Scientists have just discovered a new way our brains govern hunger making a new drug that can ‘switch off’ our food cravings possible.
Researchers identified the mechanism that makes us feel hungry and then chooses whether or not to reach for the bag of chips.
They made the discovery because of a pioneering new use of a tiny periscope allowing them to see the neurons that are in a previously unobservable part of the brain.
Their findings could help people with ‘faulty’ hard wiring in their brain that does not allow them to stop eating when full.
‘To put it simply, when you’re hungry, the picture of a cheeseburger may be incredibly appealing and efficient in influencing your behavior,’ explained the lead author of the study, Yoav Livneh, a postdoctoral fellow at Beth Israel Deaconess Medical Center at Harvard University.

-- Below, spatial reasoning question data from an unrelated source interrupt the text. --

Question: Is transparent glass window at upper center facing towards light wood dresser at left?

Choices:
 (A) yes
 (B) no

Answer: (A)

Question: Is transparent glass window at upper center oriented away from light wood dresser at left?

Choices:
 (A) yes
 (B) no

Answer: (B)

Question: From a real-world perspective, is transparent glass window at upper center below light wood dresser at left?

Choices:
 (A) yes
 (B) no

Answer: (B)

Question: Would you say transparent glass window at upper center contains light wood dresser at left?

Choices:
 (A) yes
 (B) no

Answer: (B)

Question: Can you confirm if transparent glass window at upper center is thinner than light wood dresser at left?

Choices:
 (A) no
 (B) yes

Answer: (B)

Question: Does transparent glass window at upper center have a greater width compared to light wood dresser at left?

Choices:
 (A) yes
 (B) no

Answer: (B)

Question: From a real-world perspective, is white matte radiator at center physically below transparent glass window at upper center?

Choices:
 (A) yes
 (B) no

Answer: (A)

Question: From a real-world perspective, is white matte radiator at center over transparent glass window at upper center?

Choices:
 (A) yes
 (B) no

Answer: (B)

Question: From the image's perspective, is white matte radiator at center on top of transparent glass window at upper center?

‘But if your belly is full after eating a big meal, the same cheeseburger picture will be unappealing.
‘We think that the pathway we discovered from hunger-promoting neurons to a region of the brain called the insular cortex plays an important role here.’
Obese people’s over-sensitivity to food cues
Brain imaging data supports the idea that the insular cortex – part of the brain – is involved in choosing if a source of food is worth pursuing.
In people with a healthy weight, the insular cortex increases its activity in response to food cues – the sight of a cheeseburger for instance – during hunger but not after a meal.
Studies suggest that the process often goes awry in people with obesity or other eating disorders that involve excessive food cravings.
The findings indicate that specific changes in a brain’s activity, including an increased sensitivity to food cues, may trigger these disorders – rather than a ‘lack of willpower.’
And so the researchers wanted to find out more about how this happens, testing on, mice which are biologically similar to humans.
They used a periscope to track and monitor individual neurons in mice as they responded to food cues in both a satiated and hungry physiological states.
The experiments showed that when they were presented with food, a particular group of neurons in the insular cortex were activated, which were responsible for mice choosing whether or not to eat.
After they had eaten until they were full, this brain response to food cues in the insular cortex was no longer present.
While the mice were still full, the researchers used genetic techniques to artificially trigger them wanting more food by ‘turning on’ specific neurons in the hypothalamus, a part of the brain that has a vital role the regulation and control of hunger.
By activating these neurons, called AgRP, the team caused mice that were full to seek more food once again.
As a result, the hope therapies could dial down this neuron behavior and reduce excessive cravings.
‘These AgRP neurons cause hunger – they are the quintessential hunger neuron,’ explained co-author Bradford Lowell.
‘It’s a major advance to learn that we can artificially turn them on and cause full mice to work to get food and to eat as if they hadn’t eaten in a long time.
‘We’re still trying to understand how this process works.
‘Huge questions remain, but they are now addressable thanks to these new imaging methods.’